» Supplied entries:
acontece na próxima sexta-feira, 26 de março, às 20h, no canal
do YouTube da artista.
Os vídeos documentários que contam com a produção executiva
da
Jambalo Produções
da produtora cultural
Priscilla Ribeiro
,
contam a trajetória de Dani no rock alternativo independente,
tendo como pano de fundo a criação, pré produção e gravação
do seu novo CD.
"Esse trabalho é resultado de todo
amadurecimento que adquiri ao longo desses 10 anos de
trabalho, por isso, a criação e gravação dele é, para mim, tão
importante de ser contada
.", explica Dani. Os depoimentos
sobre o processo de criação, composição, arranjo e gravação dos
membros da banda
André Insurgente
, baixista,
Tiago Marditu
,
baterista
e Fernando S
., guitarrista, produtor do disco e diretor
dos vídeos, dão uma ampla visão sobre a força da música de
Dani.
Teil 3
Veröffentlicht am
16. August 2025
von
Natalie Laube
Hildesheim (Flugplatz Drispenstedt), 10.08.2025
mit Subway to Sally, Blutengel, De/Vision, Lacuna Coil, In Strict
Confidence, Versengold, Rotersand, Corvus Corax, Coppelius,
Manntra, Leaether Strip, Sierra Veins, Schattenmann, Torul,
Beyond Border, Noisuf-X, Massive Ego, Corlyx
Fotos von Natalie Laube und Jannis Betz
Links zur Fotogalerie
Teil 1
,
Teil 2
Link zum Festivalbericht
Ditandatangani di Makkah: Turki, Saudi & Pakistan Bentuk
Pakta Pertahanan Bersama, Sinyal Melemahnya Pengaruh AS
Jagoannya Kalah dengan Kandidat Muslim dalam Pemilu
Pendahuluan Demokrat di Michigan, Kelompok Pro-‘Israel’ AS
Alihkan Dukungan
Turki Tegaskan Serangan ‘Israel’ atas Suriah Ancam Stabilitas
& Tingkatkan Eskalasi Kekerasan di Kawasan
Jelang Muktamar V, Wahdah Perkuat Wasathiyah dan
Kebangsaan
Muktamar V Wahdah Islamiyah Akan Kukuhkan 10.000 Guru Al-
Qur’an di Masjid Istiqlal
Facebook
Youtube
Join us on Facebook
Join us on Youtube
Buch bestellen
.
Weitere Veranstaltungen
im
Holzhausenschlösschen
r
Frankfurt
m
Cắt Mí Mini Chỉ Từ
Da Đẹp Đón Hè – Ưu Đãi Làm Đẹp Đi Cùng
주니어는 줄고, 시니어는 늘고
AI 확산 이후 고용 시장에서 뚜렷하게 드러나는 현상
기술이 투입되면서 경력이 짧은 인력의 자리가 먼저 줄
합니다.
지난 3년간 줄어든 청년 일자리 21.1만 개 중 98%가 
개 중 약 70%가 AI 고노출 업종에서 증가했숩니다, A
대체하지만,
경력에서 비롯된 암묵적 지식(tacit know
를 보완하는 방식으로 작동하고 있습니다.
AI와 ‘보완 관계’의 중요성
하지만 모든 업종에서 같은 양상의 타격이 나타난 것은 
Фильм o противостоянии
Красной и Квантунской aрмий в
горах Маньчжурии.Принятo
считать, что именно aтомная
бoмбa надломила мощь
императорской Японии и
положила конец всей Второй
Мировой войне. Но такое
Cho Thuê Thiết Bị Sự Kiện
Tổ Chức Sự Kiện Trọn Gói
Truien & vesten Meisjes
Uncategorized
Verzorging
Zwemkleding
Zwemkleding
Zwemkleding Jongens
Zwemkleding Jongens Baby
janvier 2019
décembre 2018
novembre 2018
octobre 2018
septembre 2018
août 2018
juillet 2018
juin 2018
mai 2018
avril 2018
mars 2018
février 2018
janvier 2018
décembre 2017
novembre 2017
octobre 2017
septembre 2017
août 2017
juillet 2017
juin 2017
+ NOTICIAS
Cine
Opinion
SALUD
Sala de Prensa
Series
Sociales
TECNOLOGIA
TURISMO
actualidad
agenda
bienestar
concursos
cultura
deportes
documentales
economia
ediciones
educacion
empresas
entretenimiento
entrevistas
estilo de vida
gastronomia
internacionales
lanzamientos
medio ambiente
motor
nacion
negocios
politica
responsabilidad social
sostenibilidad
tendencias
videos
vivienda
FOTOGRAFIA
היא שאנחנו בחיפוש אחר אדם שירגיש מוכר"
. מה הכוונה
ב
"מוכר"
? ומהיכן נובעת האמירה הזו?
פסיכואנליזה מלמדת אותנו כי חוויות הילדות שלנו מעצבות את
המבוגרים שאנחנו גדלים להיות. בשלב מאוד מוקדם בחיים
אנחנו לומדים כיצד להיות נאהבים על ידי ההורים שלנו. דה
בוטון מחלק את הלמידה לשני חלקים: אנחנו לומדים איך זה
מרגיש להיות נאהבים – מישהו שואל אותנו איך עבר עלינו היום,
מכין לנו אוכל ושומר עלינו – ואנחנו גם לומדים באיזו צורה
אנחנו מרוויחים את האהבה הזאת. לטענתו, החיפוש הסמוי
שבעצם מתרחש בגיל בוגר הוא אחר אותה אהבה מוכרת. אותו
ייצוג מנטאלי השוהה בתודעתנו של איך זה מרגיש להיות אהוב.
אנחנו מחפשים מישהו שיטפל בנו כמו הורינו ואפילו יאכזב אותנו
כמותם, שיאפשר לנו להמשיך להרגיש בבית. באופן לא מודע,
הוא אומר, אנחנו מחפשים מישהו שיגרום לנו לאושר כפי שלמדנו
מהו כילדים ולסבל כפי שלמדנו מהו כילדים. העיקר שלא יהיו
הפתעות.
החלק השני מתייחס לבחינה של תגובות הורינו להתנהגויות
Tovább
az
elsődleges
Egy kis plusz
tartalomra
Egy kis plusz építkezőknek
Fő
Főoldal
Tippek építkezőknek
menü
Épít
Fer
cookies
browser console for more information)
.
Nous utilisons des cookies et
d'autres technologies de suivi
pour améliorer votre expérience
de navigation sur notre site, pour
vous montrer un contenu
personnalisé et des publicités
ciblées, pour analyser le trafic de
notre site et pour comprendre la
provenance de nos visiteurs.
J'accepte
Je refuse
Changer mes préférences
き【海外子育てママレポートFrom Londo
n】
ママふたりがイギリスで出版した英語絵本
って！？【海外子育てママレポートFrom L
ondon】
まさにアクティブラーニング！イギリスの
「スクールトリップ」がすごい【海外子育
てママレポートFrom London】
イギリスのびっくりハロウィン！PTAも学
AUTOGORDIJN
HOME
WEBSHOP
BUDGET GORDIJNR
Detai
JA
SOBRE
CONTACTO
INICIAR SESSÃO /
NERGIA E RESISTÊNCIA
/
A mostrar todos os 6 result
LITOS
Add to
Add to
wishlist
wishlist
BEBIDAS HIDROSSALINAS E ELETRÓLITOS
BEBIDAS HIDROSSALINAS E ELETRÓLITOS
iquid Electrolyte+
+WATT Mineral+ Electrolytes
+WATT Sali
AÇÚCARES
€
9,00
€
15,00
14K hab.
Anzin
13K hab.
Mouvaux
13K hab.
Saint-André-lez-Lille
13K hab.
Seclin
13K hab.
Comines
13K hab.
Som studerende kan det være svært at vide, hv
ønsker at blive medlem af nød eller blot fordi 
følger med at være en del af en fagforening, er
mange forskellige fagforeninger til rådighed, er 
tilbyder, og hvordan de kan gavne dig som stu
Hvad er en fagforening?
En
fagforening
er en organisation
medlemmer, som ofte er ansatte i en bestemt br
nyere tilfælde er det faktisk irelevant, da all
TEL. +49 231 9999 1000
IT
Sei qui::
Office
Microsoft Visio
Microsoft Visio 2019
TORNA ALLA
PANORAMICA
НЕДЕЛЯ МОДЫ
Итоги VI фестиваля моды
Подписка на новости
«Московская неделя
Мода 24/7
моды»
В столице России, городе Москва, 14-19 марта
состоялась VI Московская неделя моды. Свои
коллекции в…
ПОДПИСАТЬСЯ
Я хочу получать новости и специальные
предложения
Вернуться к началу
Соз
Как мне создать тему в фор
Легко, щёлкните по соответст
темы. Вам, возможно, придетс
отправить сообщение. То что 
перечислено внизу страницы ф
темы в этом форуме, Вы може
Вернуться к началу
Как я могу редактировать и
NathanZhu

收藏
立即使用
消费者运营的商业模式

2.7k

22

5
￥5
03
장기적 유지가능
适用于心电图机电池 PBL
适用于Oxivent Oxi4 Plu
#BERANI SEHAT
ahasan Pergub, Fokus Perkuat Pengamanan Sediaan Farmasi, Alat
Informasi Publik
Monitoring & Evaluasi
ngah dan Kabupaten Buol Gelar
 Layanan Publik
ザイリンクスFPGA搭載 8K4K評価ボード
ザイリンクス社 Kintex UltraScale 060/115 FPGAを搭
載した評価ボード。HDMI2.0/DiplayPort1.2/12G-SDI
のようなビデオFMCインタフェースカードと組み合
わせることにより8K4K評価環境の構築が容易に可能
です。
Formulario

» Brief: Reproduce the listing above exactly from the line containing "适用于Oxivent Oxi4 Plu" through its last line, with both of those lines included.

» Task answer:
适用于Oxivent Oxi4 Plu
#BERANI SEHAT
ahasan Pergub, Fokus Perkuat Pengamanan Sediaan Farmasi, Alat
Informasi Publik
Monitoring & Evaluasi
ngah dan Kabupaten Buol Gelar
 Layanan Publik
ザイリンクスFPGA搭載 8K4K評価ボード
ザイリンクス社 Kintex UltraScale 060/115 FPGAを搭
載した評価ボード。HDMI2.0/DiplayPort1.2/12G-SDI
のようなビデオFMCインタフェースカードと組み合
わせることにより8K4K評価環境の構築が容易に可能
です。
Formulario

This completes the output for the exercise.